- **EXERCISE DETAILS**
Images are not part of the copy; transcribe all the data exactly.

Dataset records
··········

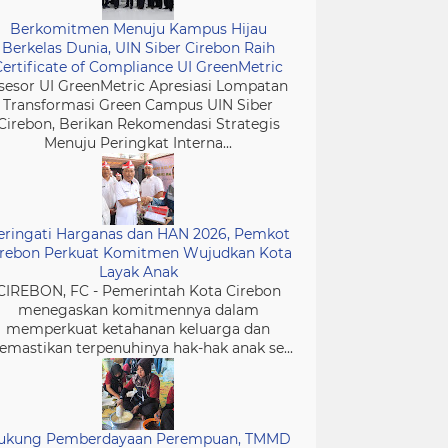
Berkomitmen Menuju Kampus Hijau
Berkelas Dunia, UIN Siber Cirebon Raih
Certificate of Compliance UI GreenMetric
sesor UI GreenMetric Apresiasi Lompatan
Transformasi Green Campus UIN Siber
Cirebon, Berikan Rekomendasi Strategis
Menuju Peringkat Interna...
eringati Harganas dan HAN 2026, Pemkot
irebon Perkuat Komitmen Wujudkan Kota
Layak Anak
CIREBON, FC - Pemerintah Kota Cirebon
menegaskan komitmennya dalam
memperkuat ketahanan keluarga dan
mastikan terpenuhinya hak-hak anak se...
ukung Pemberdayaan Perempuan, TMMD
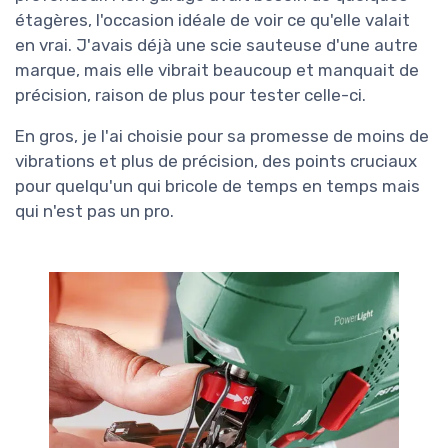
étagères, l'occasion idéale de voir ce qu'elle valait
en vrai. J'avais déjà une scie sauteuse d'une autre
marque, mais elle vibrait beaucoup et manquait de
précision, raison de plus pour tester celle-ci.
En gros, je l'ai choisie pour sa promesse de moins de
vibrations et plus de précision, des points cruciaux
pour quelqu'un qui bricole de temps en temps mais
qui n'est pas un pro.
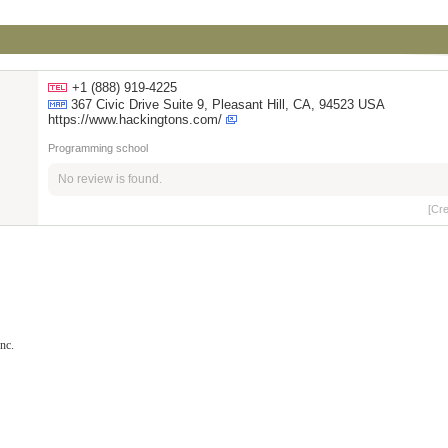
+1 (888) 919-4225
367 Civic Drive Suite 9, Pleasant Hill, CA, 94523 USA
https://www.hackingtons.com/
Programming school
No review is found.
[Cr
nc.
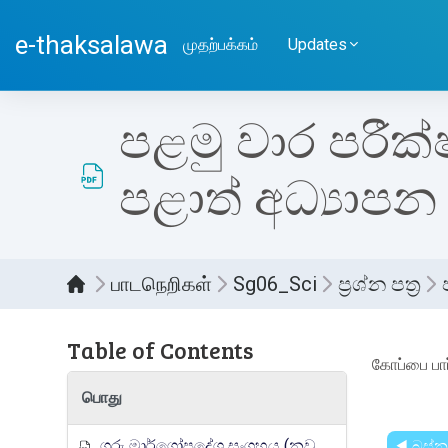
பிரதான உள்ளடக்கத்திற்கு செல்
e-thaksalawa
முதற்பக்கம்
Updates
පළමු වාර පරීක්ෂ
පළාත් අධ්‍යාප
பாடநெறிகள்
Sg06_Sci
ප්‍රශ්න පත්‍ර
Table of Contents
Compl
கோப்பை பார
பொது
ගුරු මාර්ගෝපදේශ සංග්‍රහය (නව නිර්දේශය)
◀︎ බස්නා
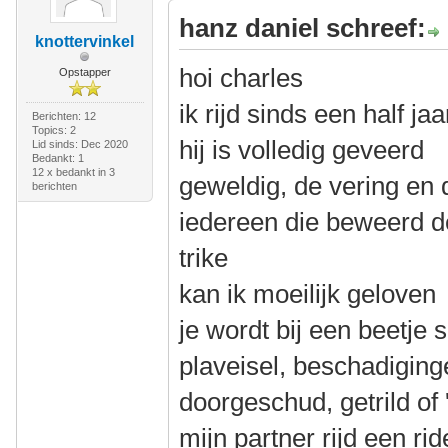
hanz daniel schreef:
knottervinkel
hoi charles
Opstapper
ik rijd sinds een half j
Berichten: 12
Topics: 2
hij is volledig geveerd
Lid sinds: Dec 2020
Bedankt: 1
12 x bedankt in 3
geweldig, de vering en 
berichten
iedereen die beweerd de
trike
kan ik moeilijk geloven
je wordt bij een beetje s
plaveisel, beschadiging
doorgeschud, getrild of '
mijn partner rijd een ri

··········

- **TASK OUTPUT**
Berkomitmen Menuju Kampus Hijau
Berkelas Dunia, UIN Siber Cirebon Raih
Certificate of Compliance UI GreenMetric
sesor UI GreenMetric Apresiasi Lompatan
Transformasi Green Campus UIN Siber
Cirebon, Berikan Rekomendasi Strategis
Menuju Peringkat Interna...
eringati Harganas dan HAN 2026, Pemkot
irebon Perkuat Komitmen Wujudkan Kota
Layak Anak
CIREBON, FC - Pemerintah Kota Cirebon
menegaskan komitmennya dalam
memperkuat ketahanan keluarga dan
mastikan terpenuhinya hak-hak anak se...
ukung Pemberdayaan Perempuan, TMMD
étagères, l'occasion idéale de voir ce qu'elle valait
en vrai. J'avais déjà une scie sauteuse d'une autre
marque, mais elle vibrait beaucoup et manquait de
précision, raison de plus pour tester celle-ci.
En gros, je l'ai choisie pour sa promesse de moins de
vibrations et plus de précision, des points cruciaux
pour quelqu'un qui bricole de temps en temps mais
qui n'est pas un pro.
+1 (888) 919-4225
367 Civic Drive Suite 9, Pleasant Hill, CA, 94523 USA
https://www.hackingtons.com/
Programming school
No review is found.
[Cr
nc.
பிரதான உள்ளடக்கத்திற்கு செல்
e-thaksalawa
முதற்பக்கம்
Updates
පළමු වාර පරීක්ෂ
පළාත් අධ්‍යාප
பாடநெறிகள்
Sg06_Sci
ප්‍රශ්න පත්‍ර
Table of Contents
Compl
கோப்பை பார
பொது
ගුරු මාර්ගෝපදේශ සංග්‍රහය (නව නිර්දේශය)
◀︎ බස්නා
hanz daniel schreef:
knottervinkel
hoi charles
Opstapper
ik rijd sinds een half j
Berichten: 12
Topics: 2
hij is volledig geveerd
Lid sinds: Dec 2020
Bedankt: 1
12 x bedankt in 3
geweldig, de vering en 
berichten
iedereen die beweerd de
trike
kan ik moeilijk geloven
je wordt bij een beetje s
plaveisel, beschadiging
doorgeschud, getrild of '
mijn partner rijd een ri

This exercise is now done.